Looking Beyond Boundaries
How the Innovation Workshop Schöneweide brings together industry and research
Sizes M, S, XS – one better orders three sizes, then hopefully one will fit. This is how it goes when buying clothing online on sites like Zalando. Too cumbersome and a waste of resources – in terms of time, logistics and manpower - says Manfred Ostermeier, head of the company Botspot, which he founded in 2013. In his mind, customers will soon send an avatar to shop online, a precisely measured, virtual 3D replica of themselves.
This requires scanning and software technology that Botspot is currently developing. Not only people, but sneakers, machine components and entire cars can be measured in a 360-degree cabin, which is equipped with up to eighty cameras. This allows computing a very precise three-dimensional image from a multitude of angles. At the Innovation Workshop Schöneweide, six students from various disciplines followed a call by Botspot to examine how to integrate the use of avatars into the business practice of clothing retailers and how the idea could benefit manufactures of 3D scanners.
The workshop was created by WISTA-MANAGEMENT GmbH (WISTA) and the University of Applied Sciences Berlin (HTW Berlin) with the aim of better connecting industry and research on a regional level. Daniela Lange from WISTA has had many conversations with local companies: “Companies need innovation, but occasionally they lack the resources in terms of time and staff, fresh ideas, and contacts to external experts.”
While the Innovation Workshop Schöneweide provides a space for creativity, the HTW Berlin is the pool for research-oriented expertise on the student as well as the professor level. The WISTA acts as the pivotal interface. “Together with businesses, we develop the questions that will be worked on later and are responsible for carefully matching them with the respective departments at the HTW, where the interdisciplinary student teams are created,” explains Lange. Limited to just a few weeks, the project is based on working in a group at the university while being in close contact with the companies and the professors.
After visiting the company, the students are coached by the experts of Design Thinking, who teach them how to brainstorm, to focus and to expand issues, to develop solutions, and to prototype. Lastly, they are helped with presenting their results and proper project documentation. This provides the students with hands-on experience – which is rewarded with credit points.

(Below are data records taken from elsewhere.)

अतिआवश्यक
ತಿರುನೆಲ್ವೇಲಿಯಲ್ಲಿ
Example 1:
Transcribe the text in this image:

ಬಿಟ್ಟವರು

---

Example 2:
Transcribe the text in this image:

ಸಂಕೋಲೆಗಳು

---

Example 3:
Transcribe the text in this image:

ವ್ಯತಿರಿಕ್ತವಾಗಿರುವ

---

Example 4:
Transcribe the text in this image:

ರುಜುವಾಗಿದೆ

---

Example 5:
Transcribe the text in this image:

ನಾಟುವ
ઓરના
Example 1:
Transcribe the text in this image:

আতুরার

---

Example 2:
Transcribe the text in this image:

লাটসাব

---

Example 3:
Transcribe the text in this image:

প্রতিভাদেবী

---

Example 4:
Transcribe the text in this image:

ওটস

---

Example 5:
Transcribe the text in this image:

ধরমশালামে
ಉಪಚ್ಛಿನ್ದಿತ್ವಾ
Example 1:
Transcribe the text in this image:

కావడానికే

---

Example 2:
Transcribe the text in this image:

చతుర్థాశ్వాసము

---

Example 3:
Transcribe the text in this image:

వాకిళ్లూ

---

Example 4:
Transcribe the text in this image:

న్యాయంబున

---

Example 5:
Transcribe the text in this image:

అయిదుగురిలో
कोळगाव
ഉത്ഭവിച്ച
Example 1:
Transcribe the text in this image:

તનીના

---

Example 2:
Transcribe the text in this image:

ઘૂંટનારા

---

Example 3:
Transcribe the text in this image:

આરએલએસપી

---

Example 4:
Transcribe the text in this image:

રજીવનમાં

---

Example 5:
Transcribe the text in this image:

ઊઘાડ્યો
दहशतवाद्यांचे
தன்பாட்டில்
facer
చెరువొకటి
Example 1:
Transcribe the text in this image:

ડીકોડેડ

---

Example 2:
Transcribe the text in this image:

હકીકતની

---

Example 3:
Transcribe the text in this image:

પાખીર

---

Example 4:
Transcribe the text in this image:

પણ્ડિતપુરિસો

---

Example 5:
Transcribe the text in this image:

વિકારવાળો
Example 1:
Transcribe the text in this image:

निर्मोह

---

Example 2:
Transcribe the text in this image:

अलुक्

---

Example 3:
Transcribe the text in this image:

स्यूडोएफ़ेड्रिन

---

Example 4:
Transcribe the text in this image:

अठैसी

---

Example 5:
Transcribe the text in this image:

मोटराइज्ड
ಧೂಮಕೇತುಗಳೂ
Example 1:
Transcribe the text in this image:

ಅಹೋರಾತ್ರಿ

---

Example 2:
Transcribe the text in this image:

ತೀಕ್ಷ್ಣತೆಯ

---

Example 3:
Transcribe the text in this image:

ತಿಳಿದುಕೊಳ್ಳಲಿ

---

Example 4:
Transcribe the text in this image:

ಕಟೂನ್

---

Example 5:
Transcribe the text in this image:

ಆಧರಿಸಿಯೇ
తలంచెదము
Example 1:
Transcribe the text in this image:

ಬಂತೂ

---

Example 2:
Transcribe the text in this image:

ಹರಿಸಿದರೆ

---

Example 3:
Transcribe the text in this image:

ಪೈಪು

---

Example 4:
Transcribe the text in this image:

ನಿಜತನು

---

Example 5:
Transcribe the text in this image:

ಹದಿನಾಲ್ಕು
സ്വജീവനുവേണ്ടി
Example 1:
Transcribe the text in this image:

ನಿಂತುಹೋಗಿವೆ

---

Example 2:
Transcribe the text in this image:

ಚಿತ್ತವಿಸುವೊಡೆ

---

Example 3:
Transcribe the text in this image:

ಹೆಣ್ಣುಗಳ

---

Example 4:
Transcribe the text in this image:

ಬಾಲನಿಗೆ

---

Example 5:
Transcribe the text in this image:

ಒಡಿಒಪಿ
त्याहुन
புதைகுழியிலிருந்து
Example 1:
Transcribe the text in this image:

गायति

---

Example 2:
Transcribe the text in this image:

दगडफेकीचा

Botspot’s priority was to get in contact with young people: “It was important for us to strengthen our contacts to HTW Berlin, to be engaged in the education of the next generation of professionals and to get to know students, who might be potential employees someday,” says Ostermeier. Like many others, it is not easy for the growing company to find highly qualified junior staff.

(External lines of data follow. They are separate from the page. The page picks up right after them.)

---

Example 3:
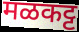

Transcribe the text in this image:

मळकट्ट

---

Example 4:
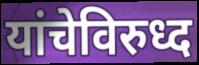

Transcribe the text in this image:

यांचेविरुध्द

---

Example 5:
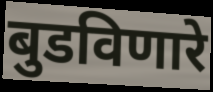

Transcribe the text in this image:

बुडविणारे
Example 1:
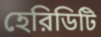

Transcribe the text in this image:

হেরিডিটি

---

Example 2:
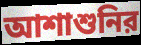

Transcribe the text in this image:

আশাশুনির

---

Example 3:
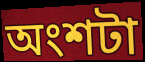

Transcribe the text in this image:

অংশটা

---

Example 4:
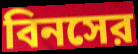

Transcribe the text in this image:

বিনসের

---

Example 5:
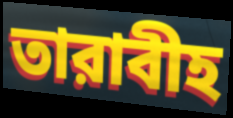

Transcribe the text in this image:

তারাবীহ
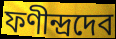
ফণীন্দ্রদেব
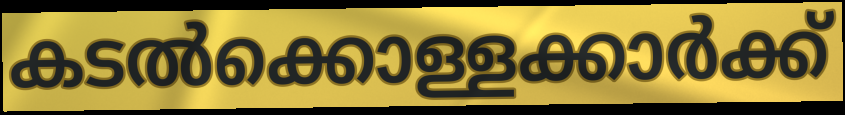
കടൽക്കൊള്ളക്കാർക്ക്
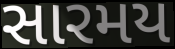
સારમય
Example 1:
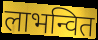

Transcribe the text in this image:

लाभन्वित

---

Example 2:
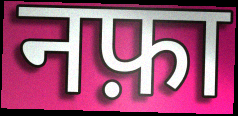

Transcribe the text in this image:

नफ़ा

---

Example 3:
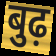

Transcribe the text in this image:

बुढ़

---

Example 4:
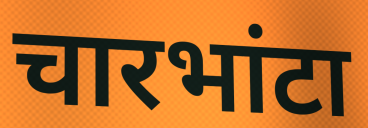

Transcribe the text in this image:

चारभांटा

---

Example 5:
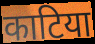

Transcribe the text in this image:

काटिया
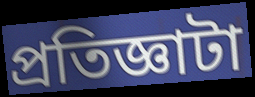
প্রতিজ্ঞাটা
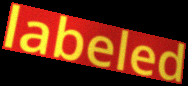
labeled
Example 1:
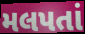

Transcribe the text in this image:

મલપતાં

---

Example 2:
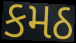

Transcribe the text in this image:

કમઠ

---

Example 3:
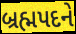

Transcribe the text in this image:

બ્રહ્મપદને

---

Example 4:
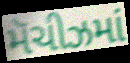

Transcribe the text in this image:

મૅચીઝમાં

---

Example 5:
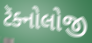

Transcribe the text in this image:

ટૅક્નોલોજી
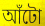
আঁটো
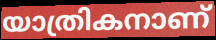
യാത്രികനാണ്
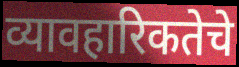
व्यावहारिकतेचे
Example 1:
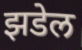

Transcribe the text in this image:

झडेल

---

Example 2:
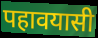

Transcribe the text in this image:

पहावयासी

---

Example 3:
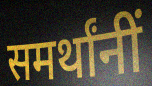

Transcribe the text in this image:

समर्थांनीं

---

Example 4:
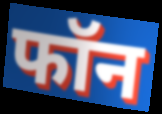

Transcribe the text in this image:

फॉन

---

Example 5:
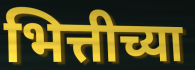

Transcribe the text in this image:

भित्तीच्या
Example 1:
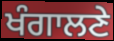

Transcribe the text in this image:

ਖੰਗਾਲਣੇ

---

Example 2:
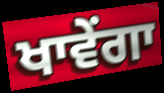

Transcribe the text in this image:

ਖਾਵੇਂਗਾ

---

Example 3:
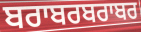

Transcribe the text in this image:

ਬਰਾਬਰਬਰਾਬਰ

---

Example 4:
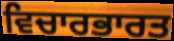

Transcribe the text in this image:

ਵਿਚਾਰਭਾਰਤ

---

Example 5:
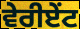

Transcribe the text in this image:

ਵੇਰੀਏਂਟ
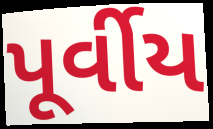
પૂર્વીય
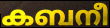
കബനീ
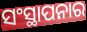
ସଂସ୍ଥାପନାର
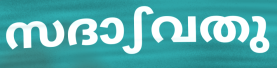
സദാഽവതു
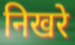
निखरे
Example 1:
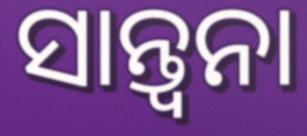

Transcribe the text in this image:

ସାନ୍ତ୍ଵନା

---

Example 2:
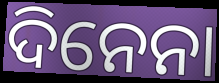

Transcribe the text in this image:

ଦିନେନା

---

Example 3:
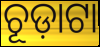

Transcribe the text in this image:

ଚୂଡ଼ାଟା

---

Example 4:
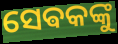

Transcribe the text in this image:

ସେଵକଙ୍କୁ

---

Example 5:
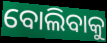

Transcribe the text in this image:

ବୋଲିବାକୁ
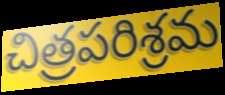
చిత్రపరిశ్రమ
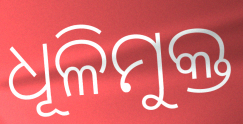
ଧୂଳିମୁକ୍ତ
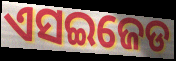
ଏସଇଜେଡ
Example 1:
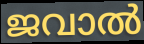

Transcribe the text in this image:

ജവാൽ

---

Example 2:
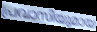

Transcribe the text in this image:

പ്രവാസിയുമായ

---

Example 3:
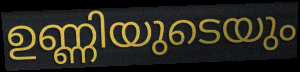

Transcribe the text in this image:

ഉണ്ണിയുടെയും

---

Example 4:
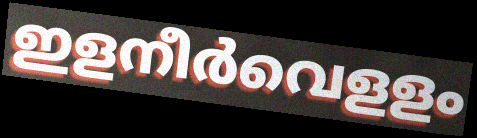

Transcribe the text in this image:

ഇളനീർവെളളം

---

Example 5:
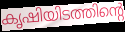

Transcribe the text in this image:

കൃഷിയിടത്തിന്റെ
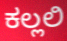
ಕಲ್ಲಲಿ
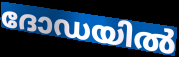
ദോഡയിൽ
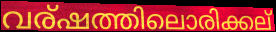
വര്ഷത്തിലൊരിക്കല്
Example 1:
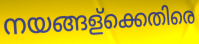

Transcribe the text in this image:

നയങ്ങള്ക്കെതിരെ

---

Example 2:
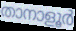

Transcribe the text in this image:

താനാളൂർ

“Moreover, we benefit strongly from the interdisciplinary approach of the Innovation Workshop,” says Ostermeier. 3D measurement is used in many sectors, for example, visualization in gaming, the presentation of new sneakers of athletic apparel companies, development of auto components, or medicine, for example, the early detection of skin cancer. “The intense contact with students of, for example, textile technology taught us a lot about the specific requirements of that field. That way we can advance the applicability of our technology.”

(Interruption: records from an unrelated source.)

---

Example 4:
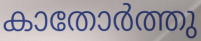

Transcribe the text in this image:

കാതോർത്തു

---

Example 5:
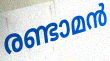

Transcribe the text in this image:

രണ്ടാമൻ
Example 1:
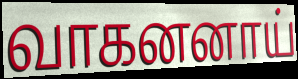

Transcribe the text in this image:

வாகனனாய்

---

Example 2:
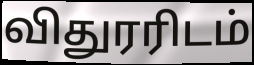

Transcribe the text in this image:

விதுரரிடம்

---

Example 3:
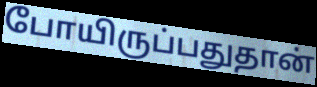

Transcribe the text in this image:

போயிருப்பதுதான்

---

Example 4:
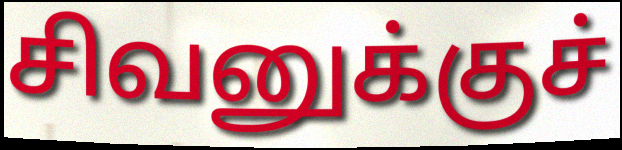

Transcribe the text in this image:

சிவனுக்குச்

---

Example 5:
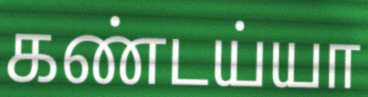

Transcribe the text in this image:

கண்டய்யா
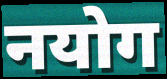
नयोग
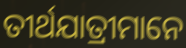
ତୀର୍ଥଯାତ୍ରୀମାନେ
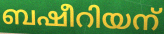
ബഷീറിയന്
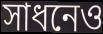
সাধনেও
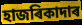
হাজৰিকাদাৰ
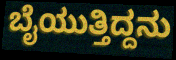
ಬೈಯುತ್ತಿದ್ದನು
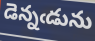
డెన్నఁడును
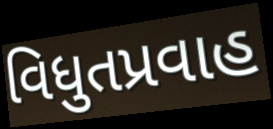
વિધુતપ્રવાહ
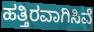
ಹತ್ತಿರವಾಗಿಸಿವೆ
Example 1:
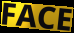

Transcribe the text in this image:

FACE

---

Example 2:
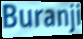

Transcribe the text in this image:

Buranji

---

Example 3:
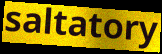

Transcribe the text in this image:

saltatory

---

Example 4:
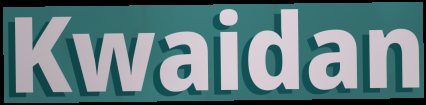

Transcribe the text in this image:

Kwaidan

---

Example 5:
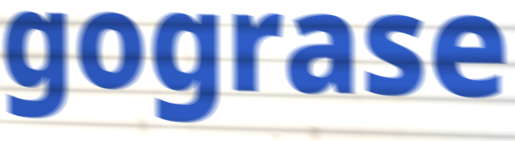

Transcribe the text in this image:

gograse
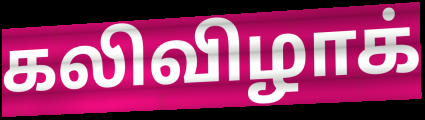
கலிவிழாக்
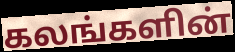
கலங்களின்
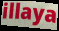
illaya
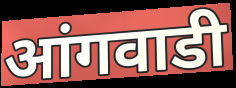
आंगवाडी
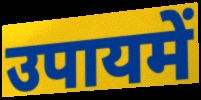
उपायमें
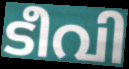
ടീവി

The Innovation Workshop also wants to continue working on itself. “We have secured funding for the next two years through an education project grant of Berlin-based businesses now we are starting to develop concepts for long-term funding,” reports Lange. Despite the clear link to Schöneweide, the workshop is basically open for companies from all over Berlin given they match the topics of the University of Applied Sciences. It is planned to expand the range of topics and to get more Berlin-based universities and their know-how on board.